Les Frères ont présenté 19 candidats aux élections, c’est en dessous du seuil stratégique de 25 députés pour pouvoir soutenir une candidature à la présidentielle, quand on n’est pas un parti politique officiel. Cela signifie que pour les frères, l’enjeu était plutôt de montrer leur capacité organisationnelle, leur capacité à mobiliser les masses malgré les rafles organisées par le gouvernement ces derniers mois. Leur objectif était aussi de mettre l’accent sur les fraudes commises par le gouvernement égyptien en les poussant à la faute.
Quelle est votre appréciation du déroulement du scrutin ?

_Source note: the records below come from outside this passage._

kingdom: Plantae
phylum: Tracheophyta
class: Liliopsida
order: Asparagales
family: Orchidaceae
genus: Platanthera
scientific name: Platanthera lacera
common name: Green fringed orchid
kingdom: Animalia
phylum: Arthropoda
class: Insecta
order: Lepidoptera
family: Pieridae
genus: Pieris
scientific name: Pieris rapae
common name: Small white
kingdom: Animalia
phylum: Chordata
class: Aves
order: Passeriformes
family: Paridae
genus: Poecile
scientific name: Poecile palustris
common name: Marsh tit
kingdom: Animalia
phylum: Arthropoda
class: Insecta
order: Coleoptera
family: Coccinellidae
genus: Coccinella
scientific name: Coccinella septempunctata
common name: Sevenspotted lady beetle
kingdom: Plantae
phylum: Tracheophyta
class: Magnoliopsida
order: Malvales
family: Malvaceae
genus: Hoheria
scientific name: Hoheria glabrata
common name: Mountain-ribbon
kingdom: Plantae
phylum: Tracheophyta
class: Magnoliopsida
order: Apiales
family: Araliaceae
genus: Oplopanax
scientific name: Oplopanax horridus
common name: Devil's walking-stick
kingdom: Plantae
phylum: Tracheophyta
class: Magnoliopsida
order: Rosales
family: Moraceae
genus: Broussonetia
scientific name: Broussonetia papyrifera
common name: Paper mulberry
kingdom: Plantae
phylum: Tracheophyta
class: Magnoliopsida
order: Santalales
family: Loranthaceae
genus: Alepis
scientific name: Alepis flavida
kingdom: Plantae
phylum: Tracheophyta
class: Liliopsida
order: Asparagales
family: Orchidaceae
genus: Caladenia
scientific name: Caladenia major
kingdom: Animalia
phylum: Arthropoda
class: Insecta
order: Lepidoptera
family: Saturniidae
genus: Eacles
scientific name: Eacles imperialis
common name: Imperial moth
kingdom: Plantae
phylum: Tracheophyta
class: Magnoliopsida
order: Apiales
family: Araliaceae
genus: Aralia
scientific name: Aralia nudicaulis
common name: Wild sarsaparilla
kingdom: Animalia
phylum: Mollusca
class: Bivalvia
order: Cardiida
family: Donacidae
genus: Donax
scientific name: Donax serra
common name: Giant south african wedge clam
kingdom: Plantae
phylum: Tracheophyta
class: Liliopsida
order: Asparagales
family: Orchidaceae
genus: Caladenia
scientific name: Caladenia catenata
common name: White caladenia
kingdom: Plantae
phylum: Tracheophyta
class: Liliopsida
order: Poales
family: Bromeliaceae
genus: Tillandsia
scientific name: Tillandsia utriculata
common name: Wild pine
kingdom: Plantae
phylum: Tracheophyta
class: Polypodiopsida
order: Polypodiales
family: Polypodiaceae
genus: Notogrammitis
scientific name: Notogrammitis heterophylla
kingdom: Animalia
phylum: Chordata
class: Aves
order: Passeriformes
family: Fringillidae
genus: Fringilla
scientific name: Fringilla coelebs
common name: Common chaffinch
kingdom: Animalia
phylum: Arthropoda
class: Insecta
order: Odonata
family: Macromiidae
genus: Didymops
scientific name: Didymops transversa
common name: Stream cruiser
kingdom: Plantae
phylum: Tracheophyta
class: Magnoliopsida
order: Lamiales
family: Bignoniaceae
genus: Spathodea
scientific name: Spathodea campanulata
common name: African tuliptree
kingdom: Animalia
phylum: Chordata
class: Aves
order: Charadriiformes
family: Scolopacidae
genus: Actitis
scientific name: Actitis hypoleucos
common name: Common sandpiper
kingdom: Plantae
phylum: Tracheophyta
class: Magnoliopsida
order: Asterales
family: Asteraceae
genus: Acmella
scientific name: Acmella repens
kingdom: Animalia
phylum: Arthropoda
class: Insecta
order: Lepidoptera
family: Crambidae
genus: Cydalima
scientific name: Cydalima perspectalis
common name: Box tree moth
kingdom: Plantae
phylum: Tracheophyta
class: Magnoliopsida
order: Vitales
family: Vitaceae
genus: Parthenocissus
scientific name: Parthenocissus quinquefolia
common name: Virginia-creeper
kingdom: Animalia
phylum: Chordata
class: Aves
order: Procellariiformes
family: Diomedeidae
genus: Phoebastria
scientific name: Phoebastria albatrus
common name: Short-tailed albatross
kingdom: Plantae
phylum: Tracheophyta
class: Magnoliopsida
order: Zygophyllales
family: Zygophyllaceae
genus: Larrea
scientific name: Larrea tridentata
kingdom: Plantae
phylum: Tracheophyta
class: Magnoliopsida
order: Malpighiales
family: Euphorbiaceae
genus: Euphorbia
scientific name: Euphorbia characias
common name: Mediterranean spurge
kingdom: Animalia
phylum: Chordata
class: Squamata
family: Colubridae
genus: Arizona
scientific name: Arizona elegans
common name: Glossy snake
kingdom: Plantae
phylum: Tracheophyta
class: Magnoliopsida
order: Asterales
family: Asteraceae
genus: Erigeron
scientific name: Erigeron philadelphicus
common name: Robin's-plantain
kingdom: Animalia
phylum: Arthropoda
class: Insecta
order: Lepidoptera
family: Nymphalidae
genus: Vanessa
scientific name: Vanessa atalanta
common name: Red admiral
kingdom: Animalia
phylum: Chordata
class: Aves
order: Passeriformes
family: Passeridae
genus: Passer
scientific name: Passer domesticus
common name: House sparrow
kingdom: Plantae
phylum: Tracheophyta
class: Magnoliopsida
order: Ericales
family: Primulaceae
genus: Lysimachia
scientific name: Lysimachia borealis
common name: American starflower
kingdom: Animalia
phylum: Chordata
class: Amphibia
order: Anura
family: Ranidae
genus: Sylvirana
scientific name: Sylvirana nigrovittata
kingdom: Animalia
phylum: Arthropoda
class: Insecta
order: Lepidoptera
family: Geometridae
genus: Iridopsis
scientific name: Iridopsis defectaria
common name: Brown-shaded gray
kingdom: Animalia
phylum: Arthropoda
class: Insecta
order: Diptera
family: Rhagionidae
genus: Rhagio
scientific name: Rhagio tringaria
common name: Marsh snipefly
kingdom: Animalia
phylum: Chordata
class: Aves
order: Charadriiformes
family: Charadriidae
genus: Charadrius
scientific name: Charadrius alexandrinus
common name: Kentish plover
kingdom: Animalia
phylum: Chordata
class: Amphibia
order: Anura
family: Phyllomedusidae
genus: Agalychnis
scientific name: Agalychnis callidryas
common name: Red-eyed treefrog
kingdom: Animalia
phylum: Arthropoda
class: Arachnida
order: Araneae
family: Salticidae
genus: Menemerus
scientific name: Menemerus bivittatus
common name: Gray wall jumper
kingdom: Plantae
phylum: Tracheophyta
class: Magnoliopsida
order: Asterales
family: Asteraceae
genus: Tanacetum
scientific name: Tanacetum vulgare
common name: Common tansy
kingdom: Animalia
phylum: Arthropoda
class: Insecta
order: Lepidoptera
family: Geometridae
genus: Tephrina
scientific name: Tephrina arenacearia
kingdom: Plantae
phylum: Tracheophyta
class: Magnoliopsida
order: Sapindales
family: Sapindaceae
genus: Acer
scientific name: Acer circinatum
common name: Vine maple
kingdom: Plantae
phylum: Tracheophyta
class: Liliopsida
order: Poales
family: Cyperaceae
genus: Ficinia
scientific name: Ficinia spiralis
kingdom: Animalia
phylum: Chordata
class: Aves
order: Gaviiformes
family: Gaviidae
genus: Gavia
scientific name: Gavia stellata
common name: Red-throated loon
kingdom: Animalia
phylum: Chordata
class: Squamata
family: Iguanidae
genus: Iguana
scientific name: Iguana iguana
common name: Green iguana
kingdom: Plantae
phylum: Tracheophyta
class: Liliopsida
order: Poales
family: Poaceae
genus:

Le bilan est très négatif. Les fraudes massives dont a eu les échos ont souligné l’incapacité du gouvernement à organiser et diriger des élections libres et transparentes, même dans un contexte où il n’y a pas de menace pour la stabilité du régime. Dans ce sens, ces élections étaient une chance pour le pouvoir. Une chance d’inciter les gens à aller aux urnes, à s’initier à la démocratie. Le gouvernement ne l’a pas saisie : le taux de participation se situe autour de 3% ! Le gouvernement avait choisi les candidats, il aurait au moins pu laisser le peuple élire ses députés.
Comment les Frères Musulmans sortent-ils de ce scrutin ?
Les Frères Musulmans aussi y ont perdu des plumes. Nous avons vu qu’ils n’étaient pas capables d’affronter le gouvernement sans un soutien massif du peuple égyptien. Ils ont cru qu’ils pourraient changer la donne à travers leur capacité organisationnelle. Mais le peuple ne s’est pas intéressé à leur message. Les Frères aussi ont échoué à mobiliser les masses.